Les participants lors de la rencontre
«Les
entreprises agricoles au Mali : cadre légal, centre d’intérêt et mode d’emploi
?», c’est le thème du petit-déjeuner professionnel organisé hier par le Conseil
national du patronat du Mali (CNPM), dans ses locaux. Le ministre de
l’Agriculture, lassine Dembélé était l’invité du jour. Le président du CNPM,
Mossadeck Bally, et plusieurs acteurs du développement rural ont pris part à
cette rencontre professionnelle.
Lassine
Dembélé a expliqué que l’écosystème agricole est composé d’un organe
d’orientation qui est le Conseil supérieur de l’agriculture, de deux organes de
suivi et de deux organes d’élaboration et de mise en œuvre des Politiques
nationales de développement agricole. Le Conseil supérieur de l’agriculture est
un organe de concertation sur des politiques nationales de développement
agricole.
Sa mission principale consiste à veiller à l’application de la Loi
d’orientation agricole (LOA). Et il est chargé, à cet effet, de délibérer sur
toutes les questions d’intérêt agricole qui lui sont soumises par les acteurs
du secteur, de suivre l’évolution des grandes orientations de développement de
la politique agricole et d’adopter avant le 31 mars de chaque année le rapport
annuel sur les mesures prises pour l’exécution de la LOA.
S’agissant
du Comité exécutif national de l’agriculture (Cenat), le ministre expliquera
que cet organe a pour mission de faire le suivi de la mise en œuvre des
décisions et recommandations issues du Conseil supérieur de l’agriculture. À
cet effet, il assure notamment la coordination des instruments de mise en œuvre
de la LOA en rapport avec les départements ministériels concernés,
l’information de tous les acteurs sur l’application de cette loi.
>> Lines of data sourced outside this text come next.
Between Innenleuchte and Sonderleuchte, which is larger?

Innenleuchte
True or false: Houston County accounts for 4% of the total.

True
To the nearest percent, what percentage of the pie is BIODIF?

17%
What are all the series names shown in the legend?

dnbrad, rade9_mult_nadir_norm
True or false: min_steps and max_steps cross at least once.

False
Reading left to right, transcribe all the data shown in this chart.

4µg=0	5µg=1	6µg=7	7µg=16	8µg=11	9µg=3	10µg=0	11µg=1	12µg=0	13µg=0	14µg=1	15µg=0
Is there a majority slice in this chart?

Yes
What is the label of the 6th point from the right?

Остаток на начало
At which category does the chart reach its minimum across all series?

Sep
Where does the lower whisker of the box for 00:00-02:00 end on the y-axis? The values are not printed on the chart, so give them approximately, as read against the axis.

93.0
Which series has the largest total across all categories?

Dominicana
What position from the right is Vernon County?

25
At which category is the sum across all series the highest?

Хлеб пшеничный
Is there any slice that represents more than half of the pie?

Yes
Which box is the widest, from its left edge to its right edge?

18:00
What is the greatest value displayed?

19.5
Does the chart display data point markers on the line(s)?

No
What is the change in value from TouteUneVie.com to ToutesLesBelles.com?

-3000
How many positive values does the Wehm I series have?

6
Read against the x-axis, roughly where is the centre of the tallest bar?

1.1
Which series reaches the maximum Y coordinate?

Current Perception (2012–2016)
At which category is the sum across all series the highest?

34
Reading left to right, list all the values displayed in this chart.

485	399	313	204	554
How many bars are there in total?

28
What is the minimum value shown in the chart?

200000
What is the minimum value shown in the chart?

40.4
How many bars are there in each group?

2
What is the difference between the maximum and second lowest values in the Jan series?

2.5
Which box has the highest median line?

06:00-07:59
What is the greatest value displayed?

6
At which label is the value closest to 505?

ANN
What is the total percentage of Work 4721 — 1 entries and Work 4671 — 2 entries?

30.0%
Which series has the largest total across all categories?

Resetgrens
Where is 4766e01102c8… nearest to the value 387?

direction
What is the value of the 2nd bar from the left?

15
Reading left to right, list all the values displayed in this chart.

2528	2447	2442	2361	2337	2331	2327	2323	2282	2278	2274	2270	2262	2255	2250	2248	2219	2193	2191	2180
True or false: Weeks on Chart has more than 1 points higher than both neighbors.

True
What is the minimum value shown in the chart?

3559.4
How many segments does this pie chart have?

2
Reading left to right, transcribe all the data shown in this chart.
Il s’occupe
également du suivi des résultats d’évaluations de la Politique du développement
agricole et assure le secrétariat du Conseil supérieur de l’agriculture.
Quant
au Comité exécutif régional, il est chargés du suivi de la mise en œuvre de la
LOA au niveau régional et émet ses avis et des propositions sur les questions
de développement agricole. En outre, Lassine Dembélé précisera que le cadre
règlementaire concerne les lois portant sur l’orientation agricole, le contrôle
de la qualité d’engrais, le Fonds national d’appui à l’agriculture, le statut
des exploitants agricoles et le foncier agricole.
Parlant
de la fiscalité agricole, le chef chargé du département de l’Agriculture dira
que l’impôt sur les bénéfices agricoles est prévu dans le Code général des
impôts à l’article 99. Donc, toutes les entreprises agricoles qui produisent
des bénéfices, doivent être soumises au prélèvement d’impôt conformément à la
disposition de cet article.
«Notre vision est de mener des actions dans le domaine de l’écosystème institutionnel de l’agriculture qui vise à faire du Mali une puissance agricole sous régionale où le secteur agricole sera un moteur de l’économie nationale, en générant des emplois et des revenus significatifs dans une logique de développement durable respectueux de l’environnement. Et de rendre nos produits plus compétitifs dans les marchés de la sous région», a-t-il déclaré.
Pour
sa part, Mossadeck Bally a rappelé qu’il y a de plus en plus d’entreprises
agricoles qui se créent dans notre pays.
C’est pour cela que le CNPM a pensé à
organiser cette rencontre d’échanges sur le «cadre légal, le centre d’intérêt
et le mode d’emploi des entreprises agricoles au Mali». La Politique de
développement agricole a pour but de promouvoir une agriculture durable,
moderne et compétitive, reposant sur les exploitations agricoles reconnues et
sécurisées à travers la valorisation maximale du potentielle agro écologique et
du savoir faire agricole du pays, a dit le président du CNPM.
Selon
lui, ce secteur primaire a connu une hausse ces dernières années et constitue
40% du Produit intérieur brut (PIB) du Mali. La contribution du secteur
agricole à la stabilité économique et sociale du pays est capitale par son rôle
central dans l’économie nationale, dans la création d’emplois et d’activités
génératrices de revenus.
Il a aussi révélé que notre pays a un potentiel en
terre agricole estimé environ à 43 millions d’hectares utilisables pour
l’agriculture et l’élevage. Seulement 7 millions d’hectares, soit 4,5% sont
cultivés, a-t-il regretté. Et de dire que face aux opportunités liées au
secteur et à la croissance des entreprises agricoles, il est nécessaire que les
textes qui régissent le secteur soient connus par les entreprises qui ont déjà
investi et celles qui compte investir.